Fenty also said the city would create a rental housing preservation "SWAT team" targeted at preventing government-subsidized buildings that accept rent vouchers -- Section 8, for instance -- and affordable private rental properties from being converted to high-rent properties. The team will focus on four neighborhoods that are most at risk of succumbing to pressures from gentrification and development, said D.C. Development Director David Jannarone.

The city has committed to preserving at least 500 units of affordable housing in Columbia Heights and Brightwood in Northwest, Deanwood Heights in Northeast and Washington Highlands in Southeast over the next two years by identifying buildings whose landlords want to opt out of the federal rent subsidy program. The city team would negotiate individual rent vouchers for tenants or help negotiate a sale of the building to tenants so they can convert it into low- and affordable-income condos or co-op apartments, Jannarone said.

Another part of the mayor's plan is to prevent slumlords from converting deteriorated apartment buildings into high-priced condominiums.
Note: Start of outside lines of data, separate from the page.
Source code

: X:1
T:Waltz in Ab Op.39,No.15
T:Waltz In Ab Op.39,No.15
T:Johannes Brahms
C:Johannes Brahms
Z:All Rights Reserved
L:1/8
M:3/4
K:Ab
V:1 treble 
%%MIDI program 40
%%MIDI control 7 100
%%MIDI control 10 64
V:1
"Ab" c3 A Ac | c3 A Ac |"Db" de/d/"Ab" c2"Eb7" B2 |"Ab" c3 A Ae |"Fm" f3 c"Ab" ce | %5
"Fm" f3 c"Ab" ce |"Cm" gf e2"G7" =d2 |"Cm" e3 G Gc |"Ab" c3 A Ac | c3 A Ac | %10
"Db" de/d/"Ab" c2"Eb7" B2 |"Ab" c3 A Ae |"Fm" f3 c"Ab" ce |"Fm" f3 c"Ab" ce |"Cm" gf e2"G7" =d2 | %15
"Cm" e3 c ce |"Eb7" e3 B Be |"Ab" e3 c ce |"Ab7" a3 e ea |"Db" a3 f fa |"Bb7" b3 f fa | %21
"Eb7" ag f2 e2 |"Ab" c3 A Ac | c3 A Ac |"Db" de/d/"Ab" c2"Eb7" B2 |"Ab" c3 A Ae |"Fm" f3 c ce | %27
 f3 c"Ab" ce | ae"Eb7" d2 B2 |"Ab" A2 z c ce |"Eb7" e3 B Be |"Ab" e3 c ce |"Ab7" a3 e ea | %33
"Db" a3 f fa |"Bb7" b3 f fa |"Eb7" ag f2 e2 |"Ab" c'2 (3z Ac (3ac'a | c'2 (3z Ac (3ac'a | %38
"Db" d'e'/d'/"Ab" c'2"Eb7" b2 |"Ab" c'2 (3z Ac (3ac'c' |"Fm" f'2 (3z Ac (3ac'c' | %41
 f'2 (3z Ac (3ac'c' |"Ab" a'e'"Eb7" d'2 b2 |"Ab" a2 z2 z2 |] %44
The legislation will be prepared by the Fenty administration to prevent landlords with persistent and unaddressed housing code violations from raising rents in rent-controlled buildings and from converting the building into condominiums to be sold at market rate.

Jannarone said the city already has legislation that allows it to impose the restrictions and that by mid-December, a bill will be introduced to strengthen the administration's ability to proceed.

"It's been a huge problem in the past when landlords would let buildings deteriorate and either raise rents or cash out," Jannarone said. "Slumlords can't raise rents and can't convert to a condominium and cash out anymore. We're adopting that as an official policy."